Describe Life In The South Before The Civil War

Describe Life In The South Before The Civil War-2
Southern anxiety grew as settlers poured into northern territories that were sure to join the Union as free states, thereby tipping the sectional balance of power against the South in Congress and the Electoral College.

The Civil War had a greater impact on American society and the polity than any other event in the country’s history.

It was also the most traumatic experience endured by any generation of Americans.

(Both territories did legalize slavery, but few slaves were taken there.) At the same time, Congress abolished the slave trade in the District of Columbia, ending the shameful practice of buying and selling human beings in the shadow of the Capitol.

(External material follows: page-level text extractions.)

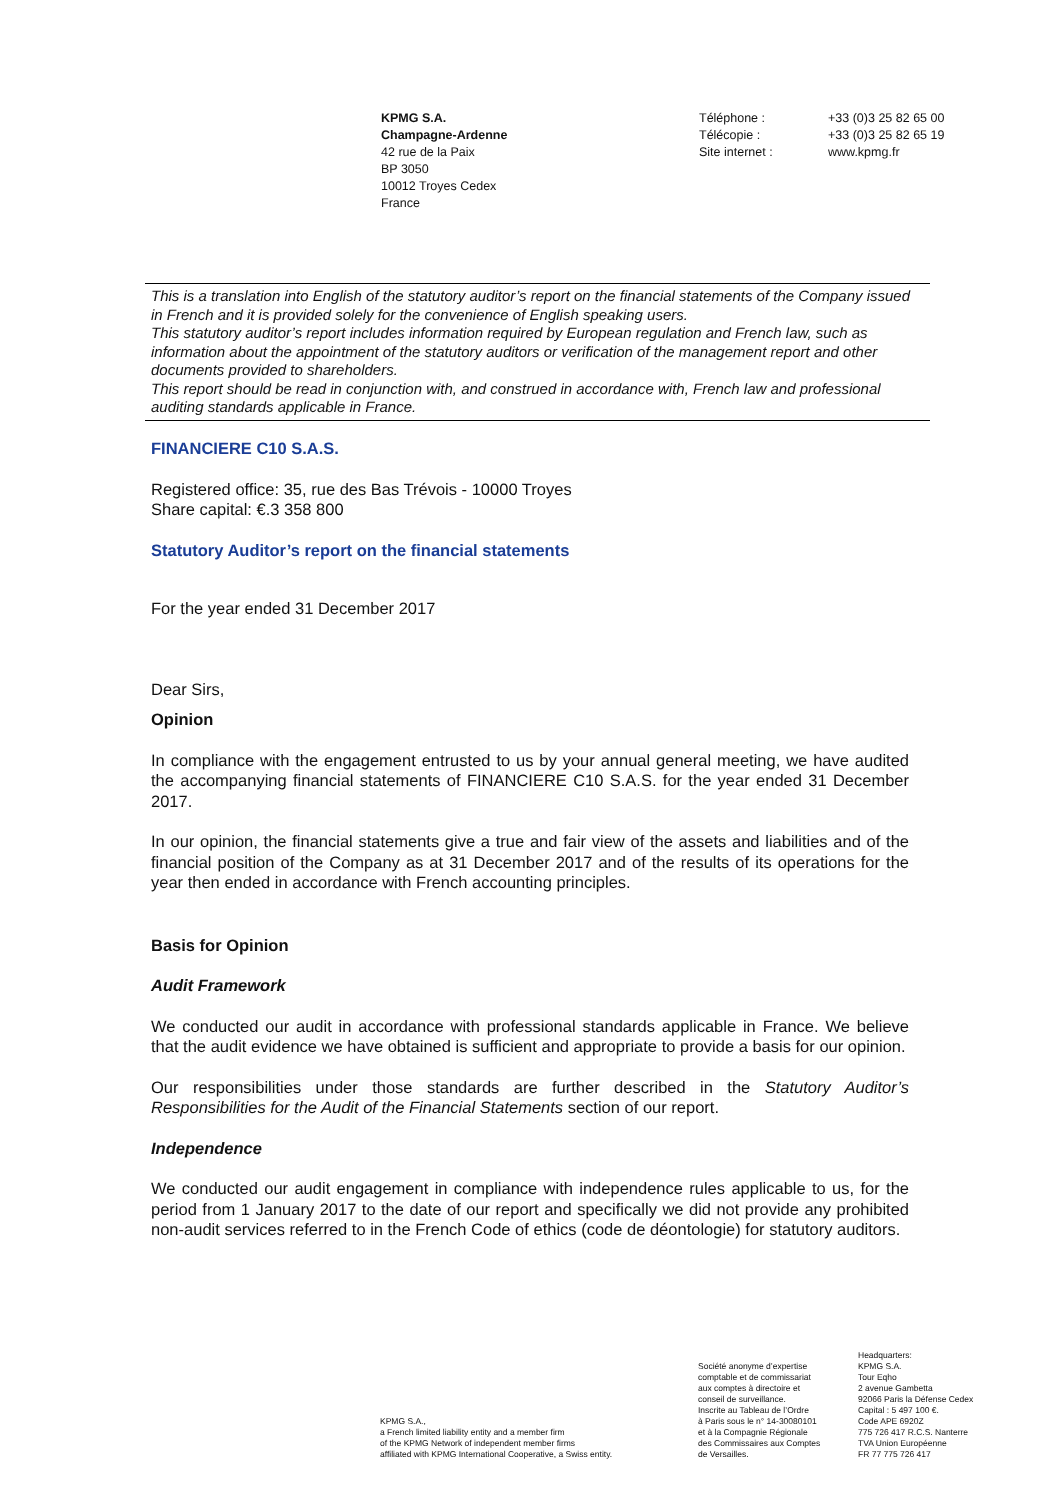KPMG S.A.
Champagne-Ardenne
42 rue de la Paix
BP 3050
10012 Troyes Cedex
France
Téléphone :
Télécopie :
Site internet :
+33 (0)3 25 82 65 00
+33 (0)3 25 82 65 19
www.kpmg.fr
This is a translation into English of the statutory auditor’s report on the financial statements of the Company issued in French and it is provided solely for the convenience of English speaking users.
This statutory auditor’s report includes information required by European regulation and French law, such as information about the appointment of the statutory auditors or verification of the management report and other documents provided to shareholders.
This report should be read in conjunction with, and construed in accordance with, French law and professional auditing standards applicable in France.
FINANCIERE C10 S.A.S.
Registered office: 35, rue des Bas Trévois - 10000 Troyes
Share capital: €.3 358 800
Statutory Auditor’s report on the financial statements
For the year ended 31 December 2017
Dear Sirs,
Opinion
In compliance with the engagement entrusted to us by your annual general meeting, we have audited the accompanying financial statements of FINANCIERE C10 S.A.S. for the year ended 31 December 2017.
In our opinion, the financial statements give a true and fair view of the assets and liabilities and of the financial position of the Company as at 31 December 2017 and of the results of its operations for the year then ended in accordance with French accounting principles.
Basis for Opinion
Audit Framework
We conducted our audit in accordance with professional standards applicable in France. We believe that the audit evidence we have obtained is sufficient and appropriate to provide a basis for our opinion.
Our responsibilities under those standards are further described in the Statutory Auditor’s Responsibilities for the Audit of the Financial Statements section of our report.
Independence
We conducted our audit engagement in compliance with independence rules applicable to us, for the period from 1 January 2017 to the date of our report and specifically we did not provide any prohibited non-audit services referred to in the French Code of ethics (code de déontologie) for statutory auditors.
KPMG S.A.,
a French limited liability entity and a member firm
of the KPMG Network of independent member firms
affiliated with KPMG International Cooperative, a Swiss entity.
Société anonyme d’expertise
comptable et de commissariat
aux comptes à directoire et
conseil de surveillance.
Inscrite au Tableau de l’Ordre
à Paris sous le n° 14-30080101
et à la Compagnie Régionale
des Commissaires aux Comptes
de Versailles.
Headquarters:
KPMG S.A.
Tour Eqho
2 avenue Gambetta
92066 Paris la Défense Cedex
Capital : 5 497 100 €.
Code APE 6920Z
775 726 417 R.C.S. Nanterre
TVA Union Européenne
FR 77 775 726 417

But the Compromise of 1850 compensated the South with a tough new fugitive slave law that empowered Federal marshals, backed by the Army if necessary, to recover slaves who had escaped into free states.

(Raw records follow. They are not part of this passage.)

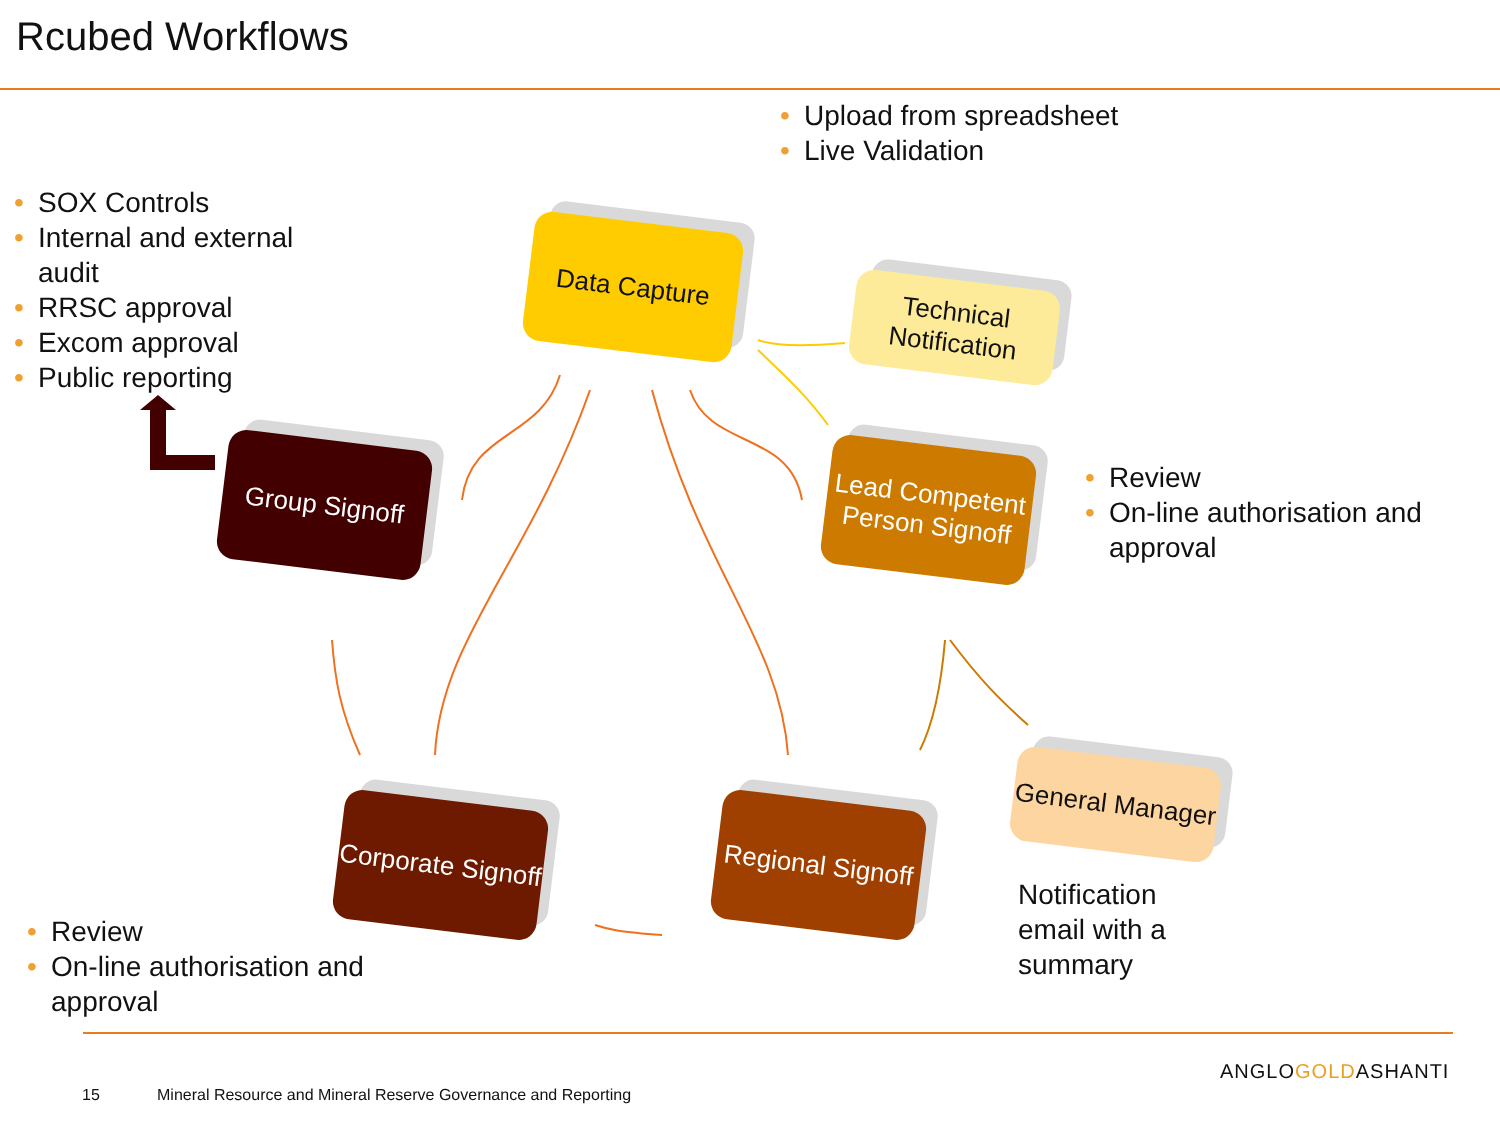Rcubed Workflows
• Upload from spreadsheet
• Live Validation
• SOX Controls
• Internal and external audit
• RRSC approval
• Excom approval
• Public reporting
Data Capture
Technical Notification
Group Signoff
Lead Competent Person Signoff
• Review
• On-line authorisation and approval
Corporate Signoff
Regional Signoff
General Manager
Notification
email with a
summary
• Review
• On-line authorisation and approval
15
Mineral Resource and Mineral Reserve Governance and Reporting
ANGLOGOLDASHANTI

But they intended to prevent its further expansion as the first step toward bringing it eventually to an end.

The United States, said Lincoln at the beginning of his famous campaign against Douglas in 1858 for election to the Senate, was a house divided between slavery and freedom.Private armies of "filibusters," composed mainly of southerners, even tried to invade Cuba and Nicaragua to overthrow their governments and bring these regions into the United States as slave states.The events that did most to divide North and South were the Kansas-Nebraska Act of 1854 and the subsequent guerrilla war between pro- and anti-slavery partisans in Kansas territory.The storm was so powerful that it swept away many northern Democrats and gave rise to the Republican party, which pledged to keep slavery out of Kansas and all other territories.An eloquent leader of this new party was an Illinois lawyer named Abraham Lincoln, who believed that "there can be no moral right in the enslaving of one man by another." Lincoln and other Republicans recognized that the United States Constitution protected slavery in the states where it already existed.In the House of Representatives, northern congressmen pushed through the Wilmot Proviso specifying that slavery should be excluded in all territories won from Mexico.In the Senate, southern strength defeated this proviso. Calhoun introduced instead a series of resolutions affirming that slaveholders had the constitutional right to take their slave property into any United States territory they wished.But two years later, running against a Democratic party split into northern and southern factions, Lincoln won the presidency by carrying every northern state.It was the first time in more than a generation that the South had lost effective control of the national government. A growing majority of the American population lived in free states.At least 620,000 soldiers lost their lives in the war, 2 percent of the American population in 1861.If the same percentage of Americans were to be killed in a war fought today, the number of American war dead would exceed 6 million.